The other two slaves lifted their arms and wiped their faces. Just in time Katanji did not. It was brighter in this room than downstairs—would anyone look hard at his slavestripe? Grease and lampblack . . . was it spreading with all this sweat? He kept his head down with his hands out, resting on the rail, and he panted his heart out. The other two slaves were doing much the same. The junior sorcerers were unloading the sacks and stacking them carefully and neatly. There seemed to be some way of telling one type from another, for they went to various places along the wall, but all the sacks looked the same to the watching swordsman.

“Ready!” the Fourth shouted when the closet was empty; he threw the handle again and the drum shifted under Katanji’s feet. The slaves started treading, but it was almost as much work to lower the thing back down again as it had been to bring it up—and that did not seem fair, somehow. Then he heard more sacks being thrown in it.

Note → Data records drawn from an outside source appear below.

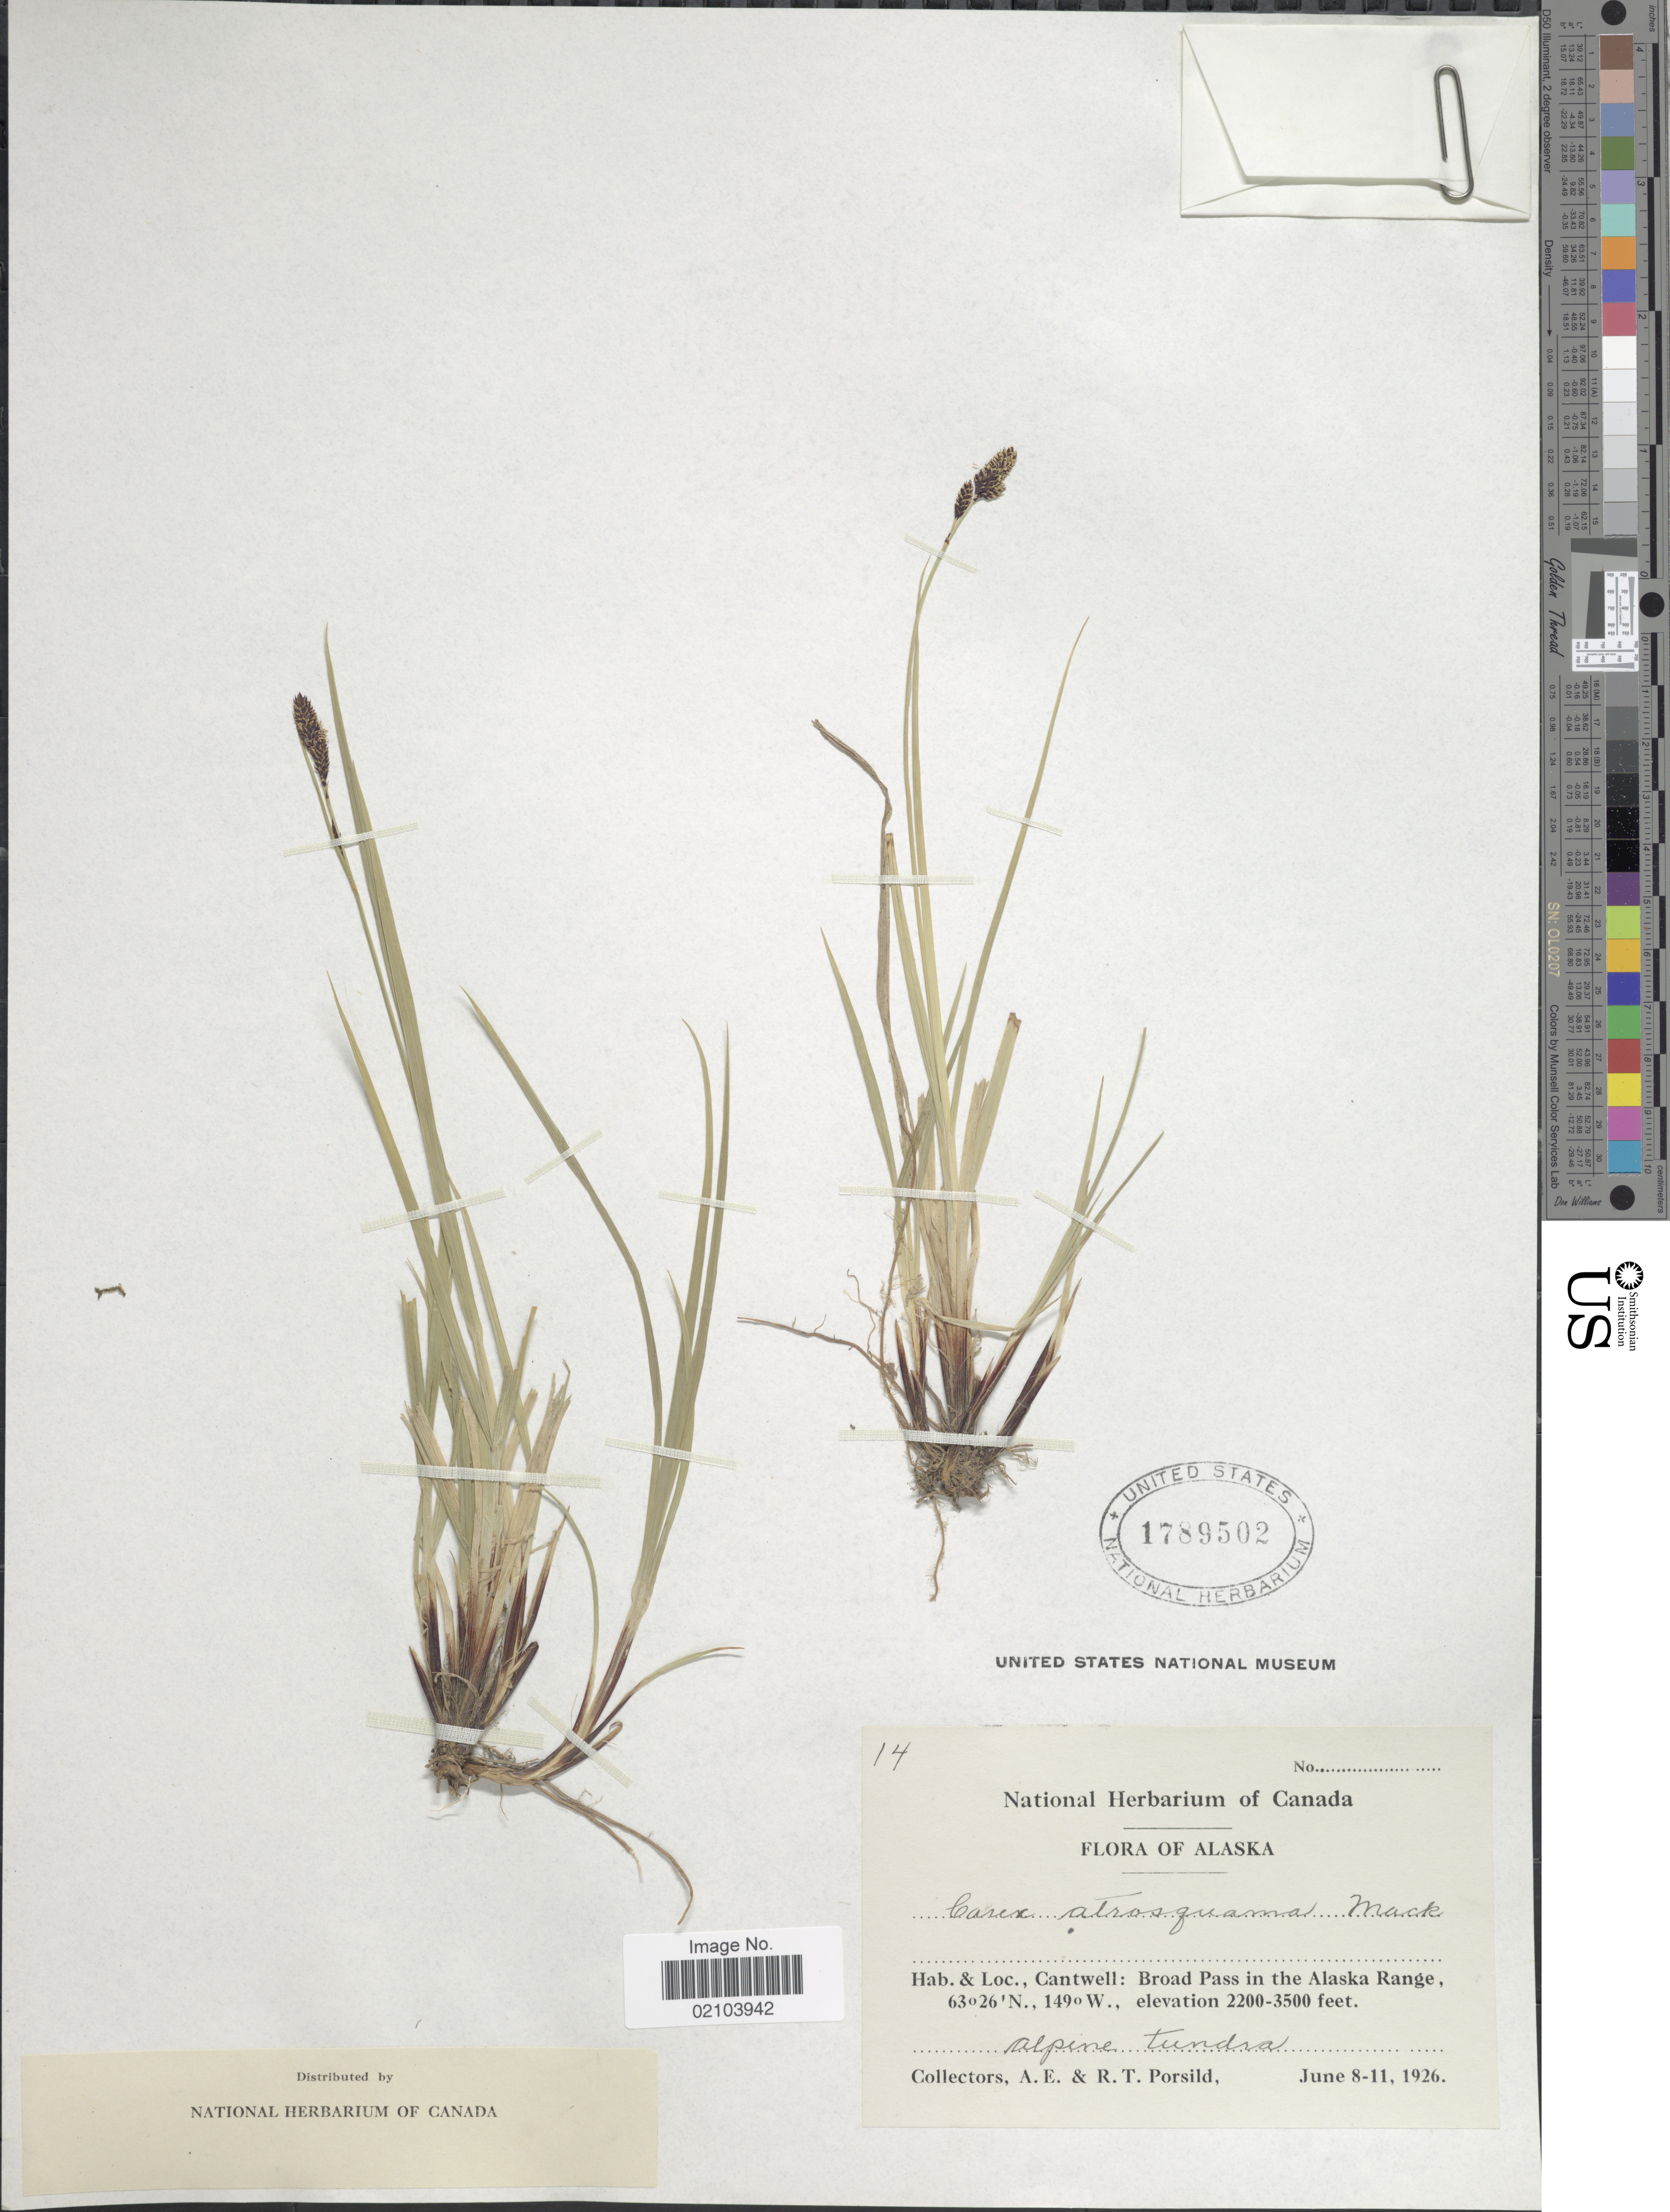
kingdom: Plantae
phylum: Tracheophyta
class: Liliopsida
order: Poales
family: Cyperaceae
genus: Carex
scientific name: Carex atrosquama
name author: Mack.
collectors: A. E. Porsild & R. T. Porsild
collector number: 14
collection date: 1926-06-08/1926-06-11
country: United States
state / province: Alaska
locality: Cantwell: Broad Pass in the Alaska Range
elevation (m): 671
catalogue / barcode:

He thought with dismay of the size of that wagon, and its load.

He wondered about
Sapphire
. What would he do if she sailed without him?

The whip cracked again, and the torment began again . . . 

It took at least twenty trips to empty the wagon. By then Katanji was shaking all over with exhaustion and did not really care if they saw he was a swordsman, if they would only let him lie down somewhere. His mouth tasted like mud, and he thought his heart would burst. Sometimes the room seemed to darken and fade; then he knew he was close to fainting. Slaves were always worked like that, but if he fell over, they would see his face.